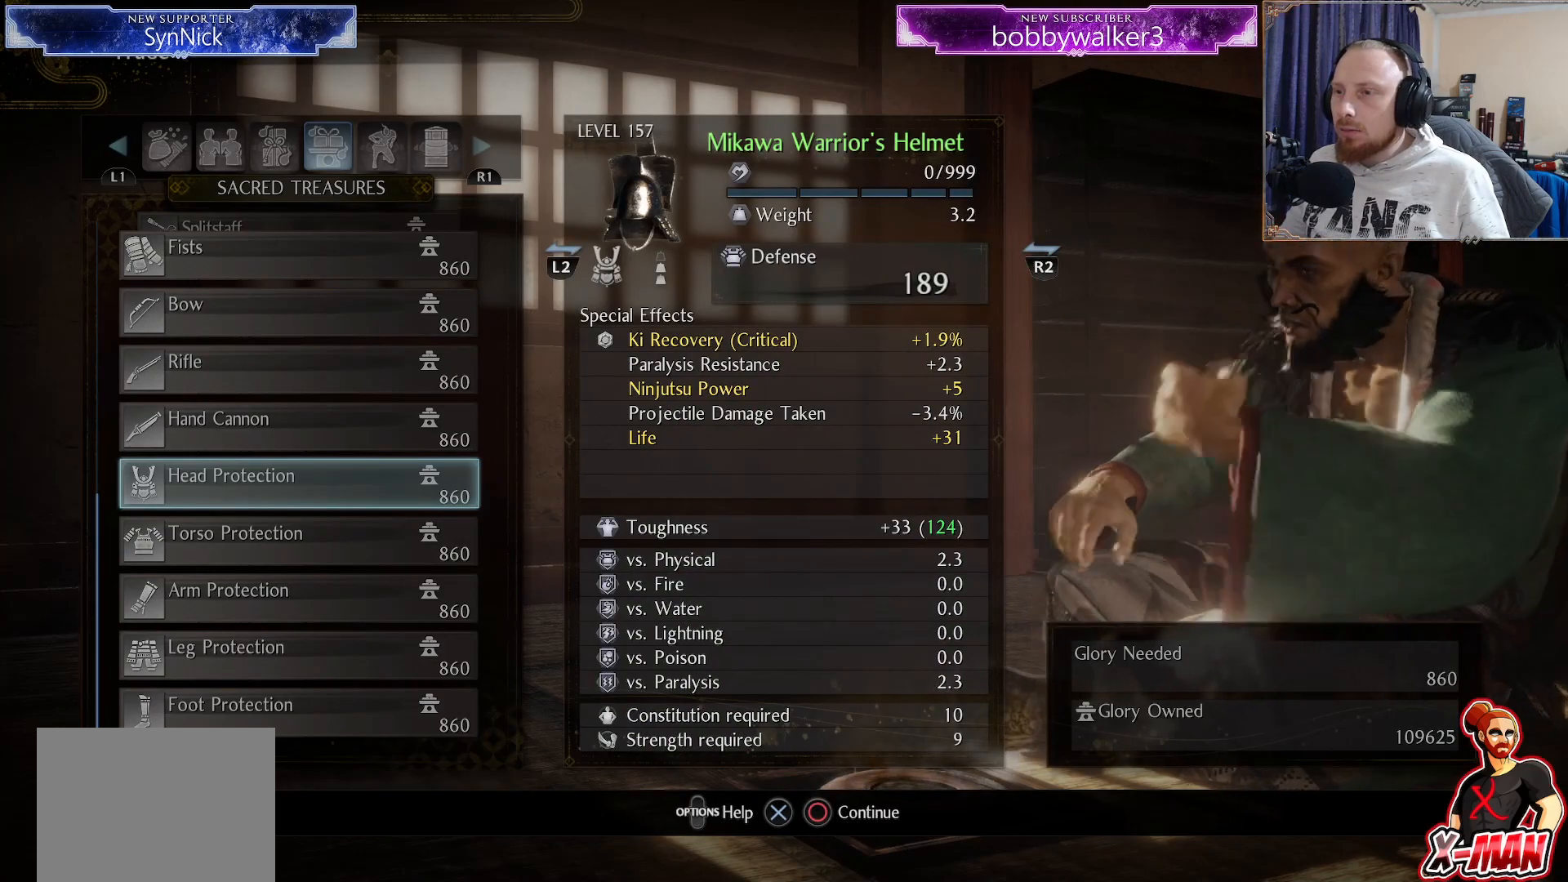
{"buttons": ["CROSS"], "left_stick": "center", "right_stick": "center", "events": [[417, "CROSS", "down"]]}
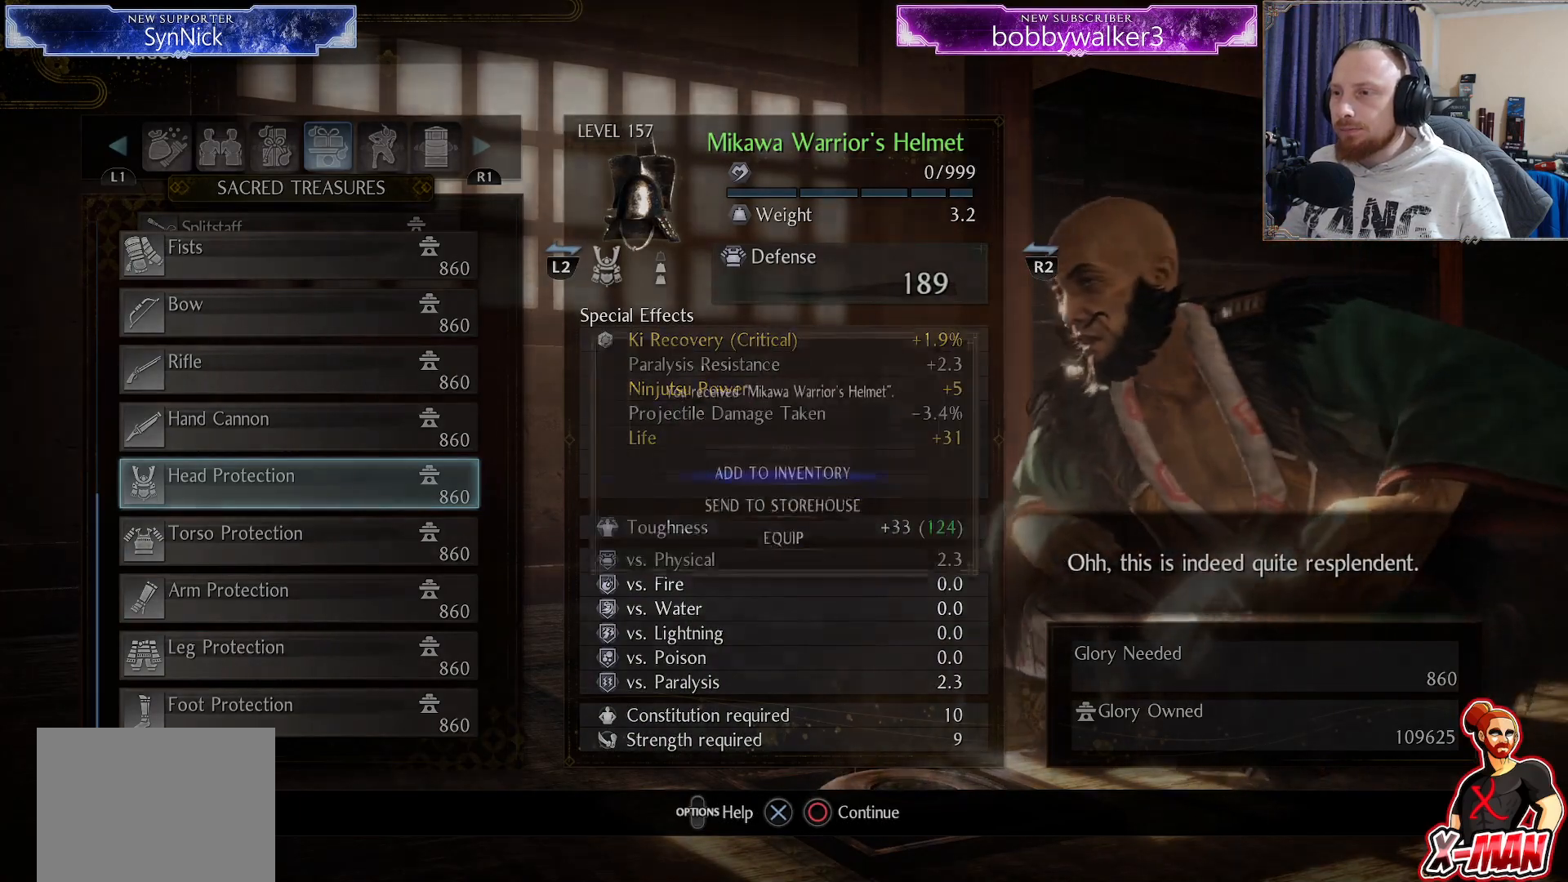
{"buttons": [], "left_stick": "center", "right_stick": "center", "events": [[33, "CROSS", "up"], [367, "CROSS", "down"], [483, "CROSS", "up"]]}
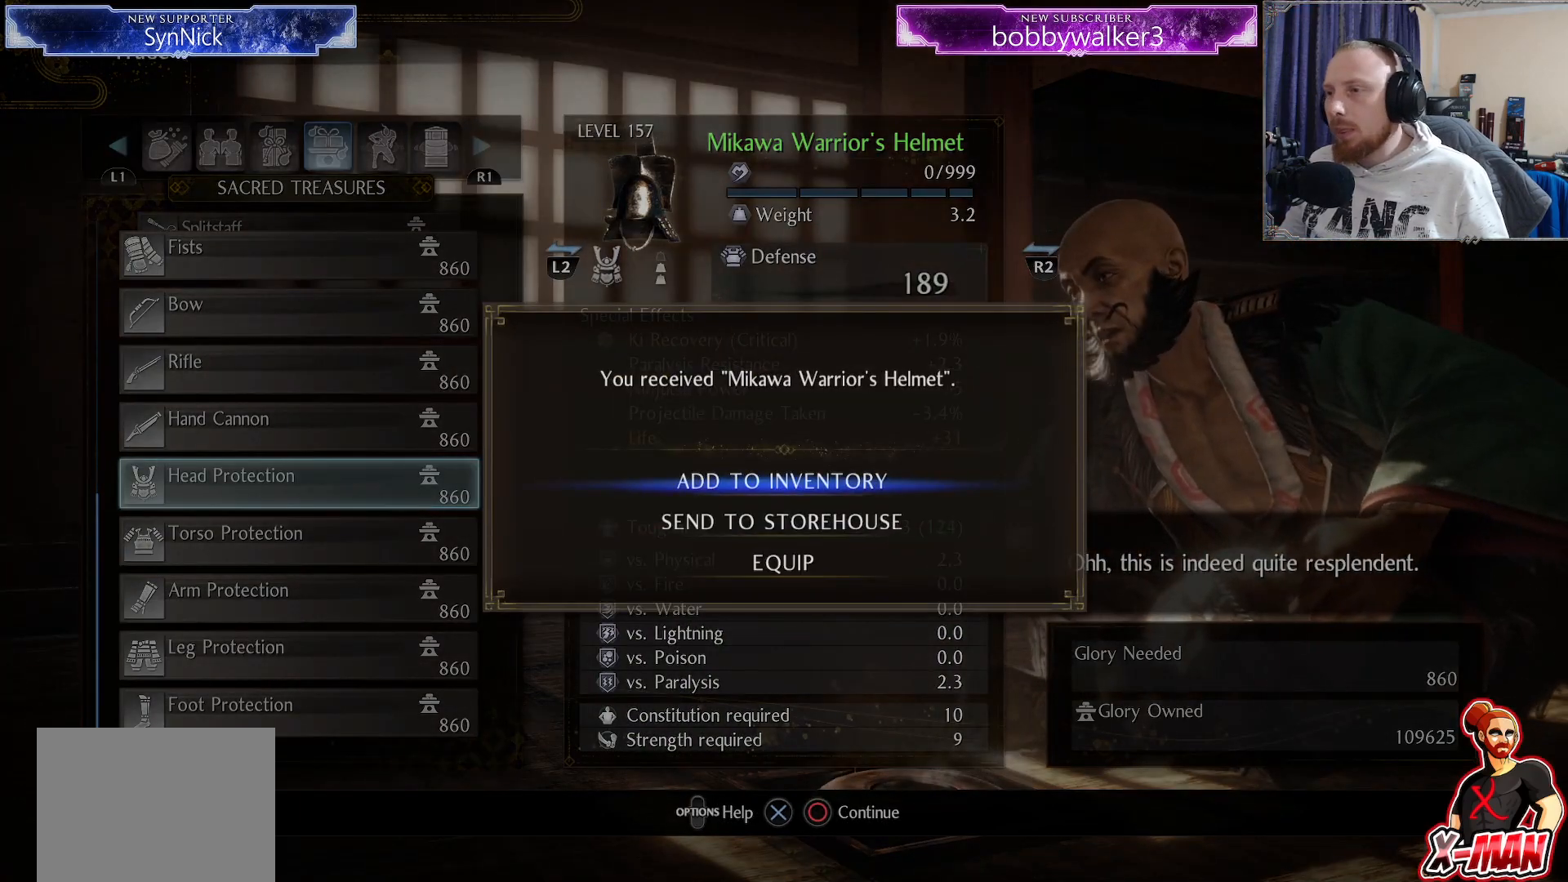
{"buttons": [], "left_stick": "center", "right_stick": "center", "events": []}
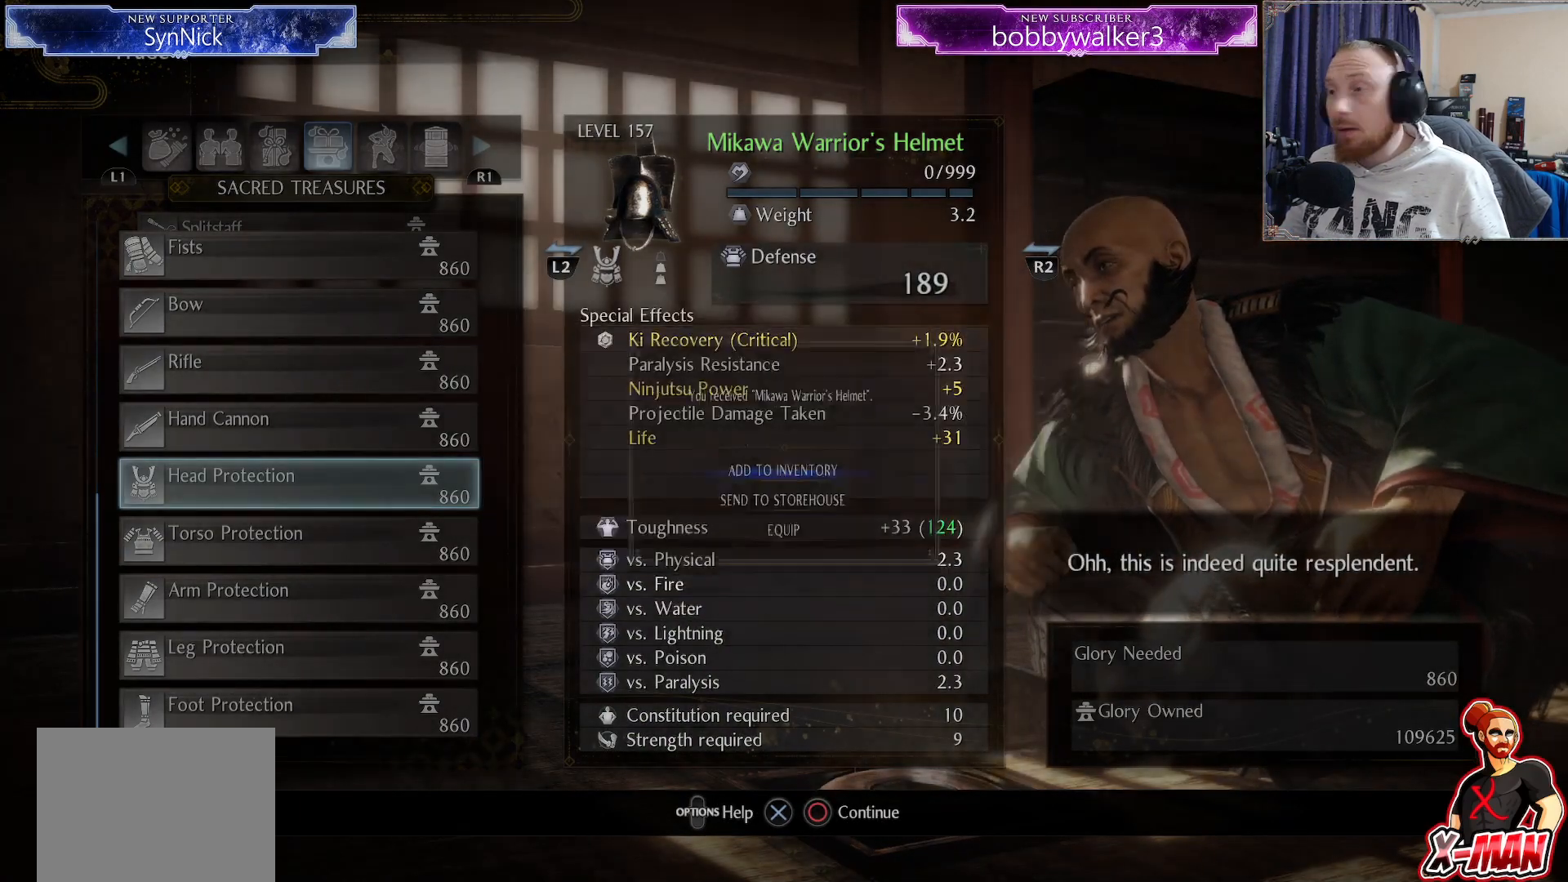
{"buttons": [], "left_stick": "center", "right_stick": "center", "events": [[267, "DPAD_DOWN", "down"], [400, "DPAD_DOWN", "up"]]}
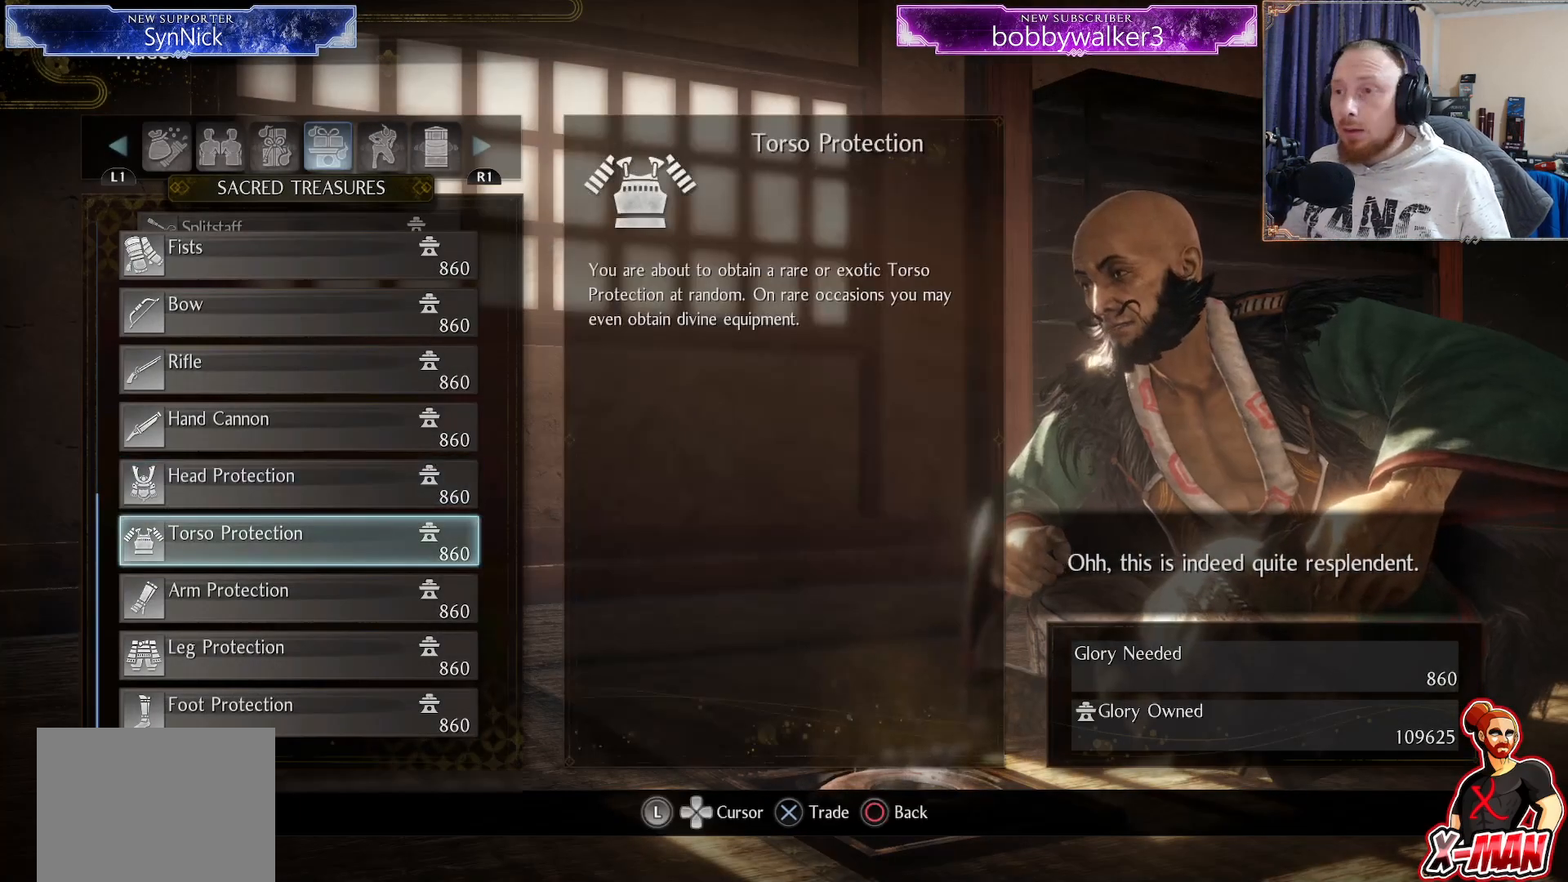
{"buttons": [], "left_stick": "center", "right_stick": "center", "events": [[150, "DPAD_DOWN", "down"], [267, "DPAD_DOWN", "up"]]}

+--

### DIRECTIONS FOR THIS TASK:
From the first line to the last, repeat the listing exactly and skip its images.

### EXERCISE SOLUTION:
{"buttons": ["CROSS"], "left_stick": "center", "right_stick": "center", "events": [[417, "CROSS", "down"]]}
{"buttons": [], "left_stick": "center", "right_stick": "center", "events": [[33, "CROSS", "up"], [367, "CROSS", "down"], [483, "CROSS", "up"]]}
{"buttons": [], "left_stick": "center", "right_stick": "center", "events": []}
{"buttons": [], "left_stick": "center", "right_stick": "center", "events": [[267, "DPAD_DOWN", "down"], [400, "DPAD_DOWN", "up"]]}
{"buttons": [], "left_stick": "center", "right_stick": "center", "events": [[150, "DPAD_DOWN", "down"], [267, "DPAD_DOWN", "up"]]}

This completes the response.